-- start of Data provided --
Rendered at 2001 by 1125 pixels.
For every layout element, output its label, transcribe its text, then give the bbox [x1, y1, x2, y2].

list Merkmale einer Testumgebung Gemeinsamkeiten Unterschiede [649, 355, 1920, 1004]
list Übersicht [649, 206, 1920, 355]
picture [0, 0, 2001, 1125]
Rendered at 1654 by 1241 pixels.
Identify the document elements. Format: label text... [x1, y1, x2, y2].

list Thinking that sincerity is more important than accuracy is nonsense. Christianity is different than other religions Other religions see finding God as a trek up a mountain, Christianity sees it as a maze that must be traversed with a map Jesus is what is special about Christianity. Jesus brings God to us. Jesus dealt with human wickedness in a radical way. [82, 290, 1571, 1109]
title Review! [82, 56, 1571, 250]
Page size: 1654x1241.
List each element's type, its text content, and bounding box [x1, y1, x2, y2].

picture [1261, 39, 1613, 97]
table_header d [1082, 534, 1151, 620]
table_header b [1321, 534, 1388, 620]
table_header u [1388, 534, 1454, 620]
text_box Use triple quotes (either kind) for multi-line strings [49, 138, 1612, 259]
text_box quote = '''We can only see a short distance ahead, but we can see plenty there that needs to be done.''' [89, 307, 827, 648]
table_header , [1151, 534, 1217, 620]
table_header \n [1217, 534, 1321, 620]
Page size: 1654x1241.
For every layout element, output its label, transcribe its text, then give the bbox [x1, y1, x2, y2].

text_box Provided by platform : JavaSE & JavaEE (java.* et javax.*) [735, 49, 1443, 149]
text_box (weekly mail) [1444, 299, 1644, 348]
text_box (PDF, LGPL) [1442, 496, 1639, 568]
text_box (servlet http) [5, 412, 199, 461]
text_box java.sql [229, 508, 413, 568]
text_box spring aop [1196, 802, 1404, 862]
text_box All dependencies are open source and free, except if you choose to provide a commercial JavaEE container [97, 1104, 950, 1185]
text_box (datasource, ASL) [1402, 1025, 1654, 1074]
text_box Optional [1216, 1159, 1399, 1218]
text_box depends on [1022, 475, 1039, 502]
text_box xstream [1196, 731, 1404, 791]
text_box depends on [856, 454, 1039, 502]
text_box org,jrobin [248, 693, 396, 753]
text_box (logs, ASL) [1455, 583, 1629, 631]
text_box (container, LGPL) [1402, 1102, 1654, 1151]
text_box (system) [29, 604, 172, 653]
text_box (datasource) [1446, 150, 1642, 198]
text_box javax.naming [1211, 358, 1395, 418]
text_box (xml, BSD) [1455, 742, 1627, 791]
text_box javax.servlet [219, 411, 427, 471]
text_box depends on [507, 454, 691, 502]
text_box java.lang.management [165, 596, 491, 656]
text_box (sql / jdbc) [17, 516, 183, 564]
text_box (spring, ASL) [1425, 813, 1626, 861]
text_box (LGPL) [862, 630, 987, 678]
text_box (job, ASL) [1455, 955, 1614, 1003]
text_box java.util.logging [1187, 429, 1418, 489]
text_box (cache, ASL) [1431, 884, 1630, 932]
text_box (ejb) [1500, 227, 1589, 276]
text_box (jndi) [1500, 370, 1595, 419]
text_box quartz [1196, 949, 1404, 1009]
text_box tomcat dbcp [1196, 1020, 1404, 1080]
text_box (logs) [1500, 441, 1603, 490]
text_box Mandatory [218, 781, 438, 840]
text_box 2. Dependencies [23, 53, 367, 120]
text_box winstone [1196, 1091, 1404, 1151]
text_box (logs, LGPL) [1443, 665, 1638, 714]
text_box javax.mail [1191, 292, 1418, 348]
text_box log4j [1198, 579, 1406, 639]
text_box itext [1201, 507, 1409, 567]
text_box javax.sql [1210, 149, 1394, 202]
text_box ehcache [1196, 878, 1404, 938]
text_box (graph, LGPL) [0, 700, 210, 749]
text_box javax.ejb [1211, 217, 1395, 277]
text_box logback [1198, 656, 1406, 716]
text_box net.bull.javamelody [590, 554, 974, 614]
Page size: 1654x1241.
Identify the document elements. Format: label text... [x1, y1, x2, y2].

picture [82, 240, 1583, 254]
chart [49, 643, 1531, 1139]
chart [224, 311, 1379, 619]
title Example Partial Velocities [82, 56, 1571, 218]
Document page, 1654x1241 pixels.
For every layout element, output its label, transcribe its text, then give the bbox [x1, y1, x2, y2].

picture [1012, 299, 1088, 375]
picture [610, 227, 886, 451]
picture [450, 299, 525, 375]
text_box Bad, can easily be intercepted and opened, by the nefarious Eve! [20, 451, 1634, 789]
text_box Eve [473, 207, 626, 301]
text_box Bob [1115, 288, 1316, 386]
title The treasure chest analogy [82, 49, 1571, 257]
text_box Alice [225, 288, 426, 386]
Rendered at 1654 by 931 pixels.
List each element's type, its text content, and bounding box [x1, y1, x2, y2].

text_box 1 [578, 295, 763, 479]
-- end of Data provided --
**Instructions to follow:** Update the material above by changing every "layout element" to "page element", and leave all other text unchanged.

**Answer to the task:**
Rendered at 2001 by 1125 pixels.
For every page element, output its label, transcribe its text, then give the bbox [x1, y1, x2, y2].

list Merkmale einer Testumgebung Gemeinsamkeiten Unterschiede [649, 355, 1920, 1004]
list Übersicht [649, 206, 1920, 355]
picture [0, 0, 2001, 1125]
Rendered at 1654 by 1241 pixels.
Identify the document elements. Format: label text... [x1, y1, x2, y2].

list Thinking that sincerity is more important than accuracy is nonsense. Christianity is different than other religions Other religions see finding God as a trek up a mountain, Christianity sees it as a maze that must be traversed with a map Jesus is what is special about Christianity. Jesus brings God to us. Jesus dealt with human wickedness in a radical way. [82, 290, 1571, 1109]
title Review! [82, 56, 1571, 250]
Page size: 1654x1241.
List each element's type, its text content, and bounding box [x1, y1, x2, y2].

picture [1261, 39, 1613, 97]
table_header d [1082, 534, 1151, 620]
table_header b [1321, 534, 1388, 620]
table_header u [1388, 534, 1454, 620]
text_box Use triple quotes (either kind) for multi-line strings [49, 138, 1612, 259]
text_box quote = '''We can only see a short distance ahead, but we can see plenty there that needs to be done.''' [89, 307, 827, 648]
table_header , [1151, 534, 1217, 620]
table_header \n [1217, 534, 1321, 620]
Page size: 1654x1241.
For every page element, output its label, transcribe its text, then give the bbox [x1, y1, x2, y2].

text_box Provided by platform : JavaSE & JavaEE (java.* et javax.*) [735, 49, 1443, 149]
text_box (weekly mail) [1444, 299, 1644, 348]
text_box (PDF, LGPL) [1442, 496, 1639, 568]
text_box (servlet http) [5, 412, 199, 461]
text_box java.sql [229, 508, 413, 568]
text_box spring aop [1196, 802, 1404, 862]
text_box All dependencies are open source and free, except if you choose to provide a commercial JavaEE container [97, 1104, 950, 1185]
text_box (datasource, ASL) [1402, 1025, 1654, 1074]
text_box Optional [1216, 1159, 1399, 1218]
text_box depends on [1022, 475, 1039, 502]
text_box xstream [1196, 731, 1404, 791]
text_box depends on [856, 454, 1039, 502]
text_box org,jrobin [248, 693, 396, 753]
text_box (logs, ASL) [1455, 583, 1629, 631]
text_box (container, LGPL) [1402, 1102, 1654, 1151]
text_box (system) [29, 604, 172, 653]
text_box (datasource) [1446, 150, 1642, 198]
text_box javax.naming [1211, 358, 1395, 418]
text_box (xml, BSD) [1455, 742, 1627, 791]
text_box javax.servlet [219, 411, 427, 471]
text_box depends on [507, 454, 691, 502]
text_box java.lang.management [165, 596, 491, 656]
text_box (sql / jdbc) [17, 516, 183, 564]
text_box (spring, ASL) [1425, 813, 1626, 861]
text_box (LGPL) [862, 630, 987, 678]
text_box (job, ASL) [1455, 955, 1614, 1003]
text_box java.util.logging [1187, 429, 1418, 489]
text_box (cache, ASL) [1431, 884, 1630, 932]
text_box (ejb) [1500, 227, 1589, 276]
text_box (jndi) [1500, 370, 1595, 419]
text_box quartz [1196, 949, 1404, 1009]
text_box tomcat dbcp [1196, 1020, 1404, 1080]
text_box (logs) [1500, 441, 1603, 490]
text_box Mandatory [218, 781, 438, 840]
text_box 2. Dependencies [23, 53, 367, 120]
text_box winstone [1196, 1091, 1404, 1151]
text_box (logs, LGPL) [1443, 665, 1638, 714]
text_box javax.mail [1191, 292, 1418, 348]
text_box log4j [1198, 579, 1406, 639]
text_box itext [1201, 507, 1409, 567]
text_box javax.sql [1210, 149, 1394, 202]
text_box ehcache [1196, 878, 1404, 938]
text_box (graph, LGPL) [0, 700, 210, 749]
text_box javax.ejb [1211, 217, 1395, 277]
text_box logback [1198, 656, 1406, 716]
text_box net.bull.javamelody [590, 554, 974, 614]
Page size: 1654x1241.
Identify the document elements. Format: label text... [x1, y1, x2, y2].

picture [82, 240, 1583, 254]
chart [49, 643, 1531, 1139]
chart [224, 311, 1379, 619]
title Example Partial Velocities [82, 56, 1571, 218]
Document page, 1654x1241 pixels.
For every page element, output its label, transcribe its text, then give the bbox [x1, y1, x2, y2].

picture [1012, 299, 1088, 375]
picture [610, 227, 886, 451]
picture [450, 299, 525, 375]
text_box Bad, can easily be intercepted and opened, by the nefarious Eve! [20, 451, 1634, 789]
text_box Eve [473, 207, 626, 301]
text_box Bob [1115, 288, 1316, 386]
title The treasure chest analogy [82, 49, 1571, 257]
text_box Alice [225, 288, 426, 386]
Rendered at 1654 by 931 pixels.
List each element's type, its text content, and bounding box [x1, y1, x2, y2].

text_box 1 [578, 295, 763, 479]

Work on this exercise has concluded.